The material below should be copied line for line, please, with pictures omitted.

STORED DATA –
=== Begin Enclosure ===
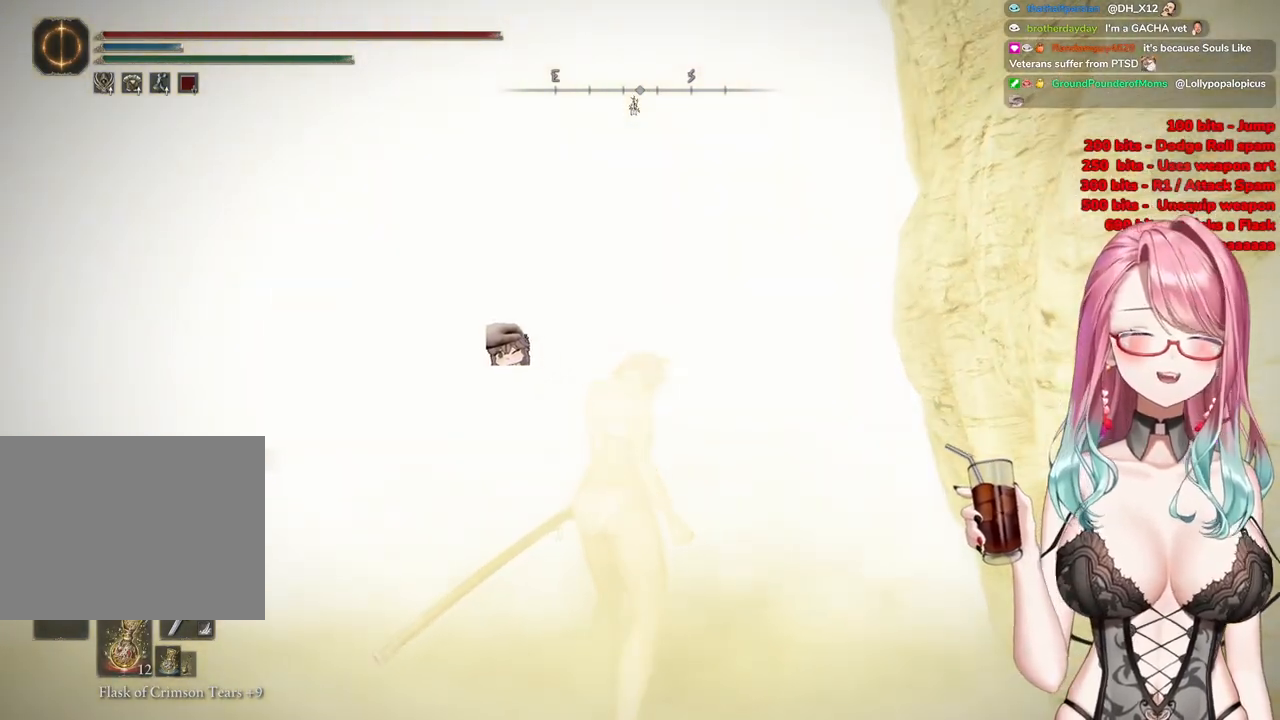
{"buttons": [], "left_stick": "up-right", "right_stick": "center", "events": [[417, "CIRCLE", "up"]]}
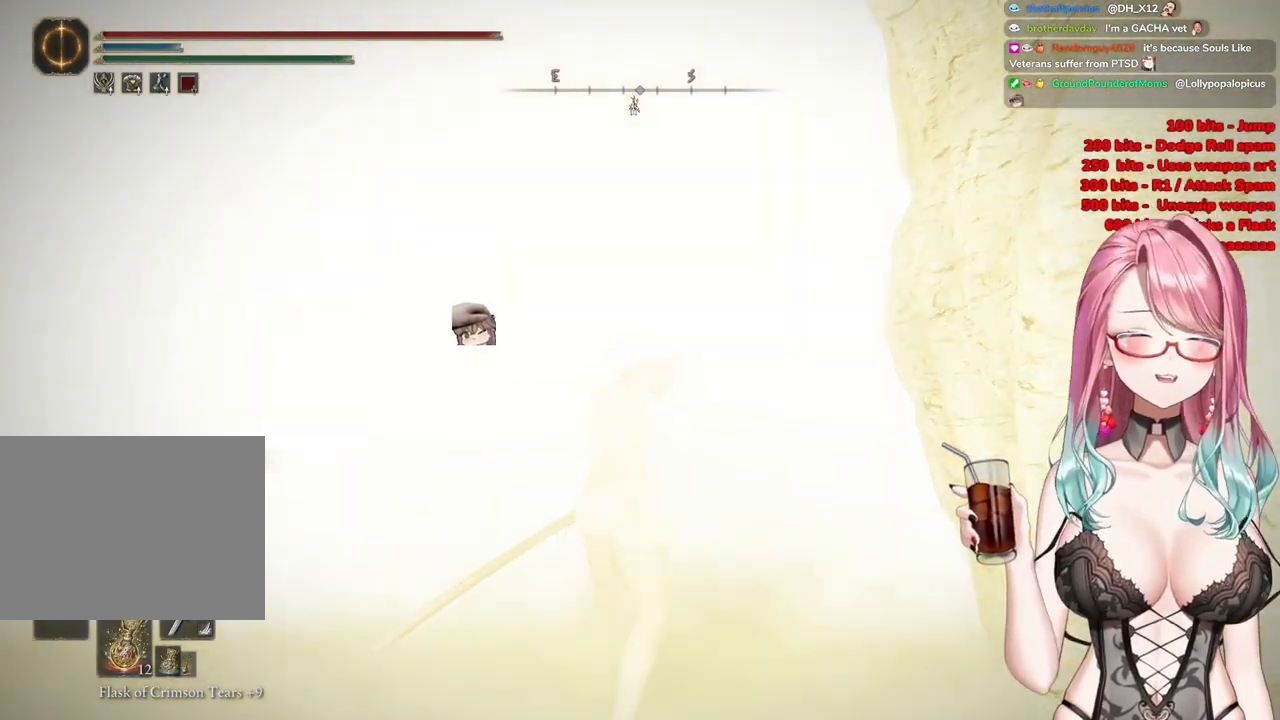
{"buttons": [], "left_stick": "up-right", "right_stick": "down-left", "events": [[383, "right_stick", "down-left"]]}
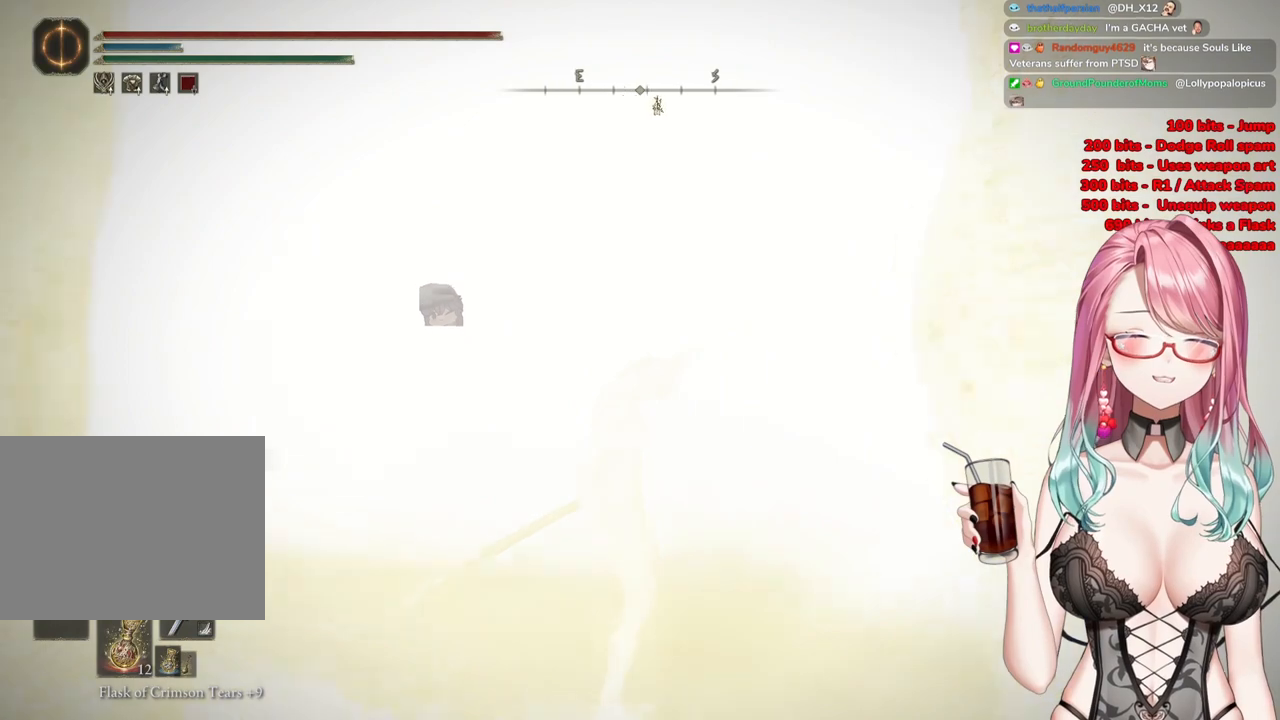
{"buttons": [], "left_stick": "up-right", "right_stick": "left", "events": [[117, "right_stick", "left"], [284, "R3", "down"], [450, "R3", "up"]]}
=== End Enclosure ===
RESPONSE TO THE TASK –
{"buttons": [], "left_stick": "up-right", "right_stick": "center", "events": [[417, "CIRCLE", "up"]]}
{"buttons": [], "left_stick": "up-right", "right_stick": "down-left", "events": [[383, "right_stick", "down-left"]]}
{"buttons": [], "left_stick": "up-right", "right_stick": "left", "events": [[117, "right_stick", "left"], [284, "R3", "down"], [450, "R3", "up"]]}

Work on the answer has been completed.